=== Source extract ===
+===+
Cheruvally is a village in Chirakkadavu panchayat of Kottayam district in Kerala. It is in Kanjirappally taluk of Kottayam district. There is a Bhadrakali temple, viz., Cheruvally Devi Temple in Cheruvally.

== In past and in future ==
Name of the place is derived from the factual history related to cheruvally temple. Kerala govt and central govt gave approval to construct airport for Sabarimala at Cheruvally Estate near Erumeli. The proposed Sabarigiri International Airport in Central Travancore is to come up on the 2263 acre Cheruvally estate, 2.5 km from the Theni-Kottarakara National Highway and close to Erumeli town in Kottayam district and is about 48 km from Sabarimala. Cheruvally Estate is close to two NH corridors and five PWD roads. A ₹2,500-crore greenfield airport to be developed by a joint venture of Non-Resident Indians.The GIA had also floated a company, Indo-Heritage International Aeropolis Pvt. Ltd. (IHIAPL), for executing the project and opened its office in Pathanamthitta. Besides catering to the needs of the flyers in Central Travancore, the airport is expected to reduce the heavy traffic on the roads leading to Sabarimala during the pilgrim season. Pilgrims alighting at the Chengannur and Thiruvalla railway stations reach Sabarimala through various routes linked to M.C. Road or National Highway.Nearest Railway Station Is Thiruvalla, Located 38 km and 26 km from Thiruvalla sub-district and taluk limits.

==History==
Cheruvally has its own relevance in the historic and cultural charts of Central Travancore. Formerly this was under the reign of Vanjipuzha Matt, Poonjar.

== Famous personalities ==
- James Manjackal (1946), Catholic priest and important member of Charismatic movement.
+===+
Collected data entries:
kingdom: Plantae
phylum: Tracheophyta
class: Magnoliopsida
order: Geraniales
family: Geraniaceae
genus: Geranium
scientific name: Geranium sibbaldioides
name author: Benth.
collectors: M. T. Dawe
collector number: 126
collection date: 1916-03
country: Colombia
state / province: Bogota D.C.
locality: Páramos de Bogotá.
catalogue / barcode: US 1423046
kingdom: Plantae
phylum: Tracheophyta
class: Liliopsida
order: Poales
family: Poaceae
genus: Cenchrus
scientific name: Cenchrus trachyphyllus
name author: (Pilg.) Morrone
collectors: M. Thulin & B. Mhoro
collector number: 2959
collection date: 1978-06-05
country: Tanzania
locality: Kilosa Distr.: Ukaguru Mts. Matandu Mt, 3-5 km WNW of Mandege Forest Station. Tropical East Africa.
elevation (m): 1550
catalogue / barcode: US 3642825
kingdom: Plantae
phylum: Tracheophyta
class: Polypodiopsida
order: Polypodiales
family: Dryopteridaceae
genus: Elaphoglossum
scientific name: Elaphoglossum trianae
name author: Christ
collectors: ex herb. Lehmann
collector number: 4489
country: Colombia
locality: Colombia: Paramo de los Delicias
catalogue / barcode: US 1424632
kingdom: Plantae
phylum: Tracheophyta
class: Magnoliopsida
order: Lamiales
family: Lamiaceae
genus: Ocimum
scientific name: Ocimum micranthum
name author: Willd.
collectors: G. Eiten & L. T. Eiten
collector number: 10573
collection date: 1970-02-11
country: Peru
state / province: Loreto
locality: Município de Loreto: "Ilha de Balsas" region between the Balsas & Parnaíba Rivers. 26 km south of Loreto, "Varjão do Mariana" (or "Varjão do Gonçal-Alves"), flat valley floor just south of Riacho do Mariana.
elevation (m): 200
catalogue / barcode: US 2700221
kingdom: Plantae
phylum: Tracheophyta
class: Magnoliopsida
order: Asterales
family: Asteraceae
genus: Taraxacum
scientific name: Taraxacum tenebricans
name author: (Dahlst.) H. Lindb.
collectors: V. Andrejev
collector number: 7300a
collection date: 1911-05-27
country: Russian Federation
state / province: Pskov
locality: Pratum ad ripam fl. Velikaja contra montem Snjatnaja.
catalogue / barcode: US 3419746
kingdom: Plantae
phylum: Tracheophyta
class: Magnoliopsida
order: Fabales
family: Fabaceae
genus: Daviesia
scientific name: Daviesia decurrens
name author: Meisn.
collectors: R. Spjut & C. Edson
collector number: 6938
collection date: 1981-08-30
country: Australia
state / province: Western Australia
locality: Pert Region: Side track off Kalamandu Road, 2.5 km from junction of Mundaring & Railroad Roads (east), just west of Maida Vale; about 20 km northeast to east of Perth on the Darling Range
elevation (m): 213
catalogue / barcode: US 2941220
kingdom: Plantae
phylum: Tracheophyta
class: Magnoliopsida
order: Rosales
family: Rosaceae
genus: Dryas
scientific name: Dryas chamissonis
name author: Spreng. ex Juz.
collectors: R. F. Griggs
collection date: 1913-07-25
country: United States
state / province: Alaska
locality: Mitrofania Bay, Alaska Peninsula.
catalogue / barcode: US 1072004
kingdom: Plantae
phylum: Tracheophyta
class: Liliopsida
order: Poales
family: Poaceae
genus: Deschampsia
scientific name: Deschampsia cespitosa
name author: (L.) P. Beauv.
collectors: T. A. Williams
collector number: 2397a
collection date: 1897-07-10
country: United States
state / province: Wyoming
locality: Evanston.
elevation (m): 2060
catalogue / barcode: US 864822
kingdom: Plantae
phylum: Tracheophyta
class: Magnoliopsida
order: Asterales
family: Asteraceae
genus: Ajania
+===+
=== Problems to solve ===
• a. Rewrite the part of the Cheruvally text between "Cheruvally is a" and "Temple in Cheruvally.", inclusive, replacing "Bhadrakali temple" with "Bhadrakali shrine".
• b. According to the Cheruvally text, roughly how far is the proposed Sabarigiri International Airport from Sabarimala?
Rely solely on the Cheruvally text.

=== Answer list ===
• a.
Cheruvally is a village in Chirakkadavu panchayat of Kottayam district in Kerala. It is in Kanjirappally taluk of Kottayam district. There is a Bhadrakali shrine, viz., Cheruvally Devi Temple in Cheruvally.

• b. About 48 km.